Pathological hyperplasia shows up in several forms. Benign prostatic hyperplasia, the prostate enlargement common in older men, results from excess cell division in the prostate gland. Endometrial hyperplasia, driven by unopposed estrogen, can progress to cancer if left unaddressed. In both cases, the underlying process (cell division) is normal, but it’s happening in the wrong amount or at the wrong time.
How Fat Tissue Expands
Fat tissue offers a useful real-world illustration of both processes. The number of fat cells in your body is largely established during childhood and adolescence and stays relatively stable in adulthood. When you gain weight as an adult, the primary mechanism is hypertrophy: your existing fat cells swell with stored energy. Individual fat cells can expand by several hundred micrometers in diameter, a remarkable increase in volume.

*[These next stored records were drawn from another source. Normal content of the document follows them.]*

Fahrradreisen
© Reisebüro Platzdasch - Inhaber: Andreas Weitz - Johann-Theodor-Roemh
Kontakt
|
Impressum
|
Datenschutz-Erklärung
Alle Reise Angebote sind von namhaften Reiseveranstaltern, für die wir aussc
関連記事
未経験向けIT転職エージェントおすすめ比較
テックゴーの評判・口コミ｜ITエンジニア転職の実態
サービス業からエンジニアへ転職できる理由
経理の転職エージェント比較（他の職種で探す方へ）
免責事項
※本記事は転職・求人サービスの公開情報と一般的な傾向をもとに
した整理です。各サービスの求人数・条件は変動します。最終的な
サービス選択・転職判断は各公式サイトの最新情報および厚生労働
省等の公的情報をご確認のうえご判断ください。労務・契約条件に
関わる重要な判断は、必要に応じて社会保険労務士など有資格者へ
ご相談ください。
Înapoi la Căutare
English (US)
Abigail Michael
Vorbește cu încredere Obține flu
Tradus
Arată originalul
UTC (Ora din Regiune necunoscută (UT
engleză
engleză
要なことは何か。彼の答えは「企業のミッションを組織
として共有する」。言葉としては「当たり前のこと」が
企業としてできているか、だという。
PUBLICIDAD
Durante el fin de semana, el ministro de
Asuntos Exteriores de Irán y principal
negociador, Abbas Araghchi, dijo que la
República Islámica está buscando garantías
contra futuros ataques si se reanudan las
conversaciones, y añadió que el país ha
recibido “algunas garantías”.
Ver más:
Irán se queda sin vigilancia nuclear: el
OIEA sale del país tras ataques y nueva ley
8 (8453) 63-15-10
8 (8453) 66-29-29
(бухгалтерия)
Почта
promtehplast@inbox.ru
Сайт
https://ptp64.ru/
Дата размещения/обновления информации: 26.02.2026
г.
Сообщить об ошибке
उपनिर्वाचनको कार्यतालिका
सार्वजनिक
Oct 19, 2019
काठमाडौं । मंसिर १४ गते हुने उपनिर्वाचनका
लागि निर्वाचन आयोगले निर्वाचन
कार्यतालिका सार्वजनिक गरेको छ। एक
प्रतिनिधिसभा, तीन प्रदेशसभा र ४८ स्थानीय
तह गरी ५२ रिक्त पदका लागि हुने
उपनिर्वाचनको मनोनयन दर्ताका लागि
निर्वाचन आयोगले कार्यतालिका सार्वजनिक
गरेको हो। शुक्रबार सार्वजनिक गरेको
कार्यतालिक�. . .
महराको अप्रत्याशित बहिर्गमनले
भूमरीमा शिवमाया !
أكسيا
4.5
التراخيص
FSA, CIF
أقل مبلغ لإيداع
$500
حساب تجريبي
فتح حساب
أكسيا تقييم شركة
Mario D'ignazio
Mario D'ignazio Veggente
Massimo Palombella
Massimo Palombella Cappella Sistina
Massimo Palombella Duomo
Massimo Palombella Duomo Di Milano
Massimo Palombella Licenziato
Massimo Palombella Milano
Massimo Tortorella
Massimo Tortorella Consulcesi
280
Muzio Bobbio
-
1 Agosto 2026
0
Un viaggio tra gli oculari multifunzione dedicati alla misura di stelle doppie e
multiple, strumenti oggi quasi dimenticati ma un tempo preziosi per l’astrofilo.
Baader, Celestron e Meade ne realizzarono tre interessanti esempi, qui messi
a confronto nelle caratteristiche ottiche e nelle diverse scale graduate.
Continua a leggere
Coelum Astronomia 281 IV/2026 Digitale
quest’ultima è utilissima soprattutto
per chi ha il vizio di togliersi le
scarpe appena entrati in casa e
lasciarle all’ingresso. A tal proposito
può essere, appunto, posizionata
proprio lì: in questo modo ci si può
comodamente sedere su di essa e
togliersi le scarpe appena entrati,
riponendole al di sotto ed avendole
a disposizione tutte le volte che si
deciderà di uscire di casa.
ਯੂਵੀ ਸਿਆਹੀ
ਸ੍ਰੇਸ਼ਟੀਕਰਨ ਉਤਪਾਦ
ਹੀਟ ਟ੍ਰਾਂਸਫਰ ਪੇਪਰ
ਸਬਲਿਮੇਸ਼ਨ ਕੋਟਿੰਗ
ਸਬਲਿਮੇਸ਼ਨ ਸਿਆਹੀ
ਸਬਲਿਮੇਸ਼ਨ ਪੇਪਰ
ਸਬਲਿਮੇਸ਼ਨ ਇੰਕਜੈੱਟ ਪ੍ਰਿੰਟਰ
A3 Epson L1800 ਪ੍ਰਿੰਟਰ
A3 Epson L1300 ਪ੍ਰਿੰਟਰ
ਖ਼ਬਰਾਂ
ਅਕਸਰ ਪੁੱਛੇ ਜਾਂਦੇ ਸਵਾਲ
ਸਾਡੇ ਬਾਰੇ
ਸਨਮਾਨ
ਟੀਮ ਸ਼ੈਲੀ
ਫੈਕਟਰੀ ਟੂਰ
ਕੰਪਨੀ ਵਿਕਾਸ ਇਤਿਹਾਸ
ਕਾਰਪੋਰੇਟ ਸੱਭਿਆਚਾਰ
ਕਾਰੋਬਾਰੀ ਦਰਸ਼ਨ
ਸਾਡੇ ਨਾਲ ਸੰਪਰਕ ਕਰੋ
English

Hyperplasia does occur in fat tissue, but mostly during prenatal development and early life, when the body is establishing its fat cell population. In severe or prolonged obesity, some new fat cells may form from precursor cells, but the dominant driver of adult fat tissue expansion remains the enlargement of cells that are already there. This distinction matters because hypertrophic (enlarged) fat cells behave differently from normal-sized ones, releasing more inflammatory signals and contributing to metabolic problems like insulin resistance.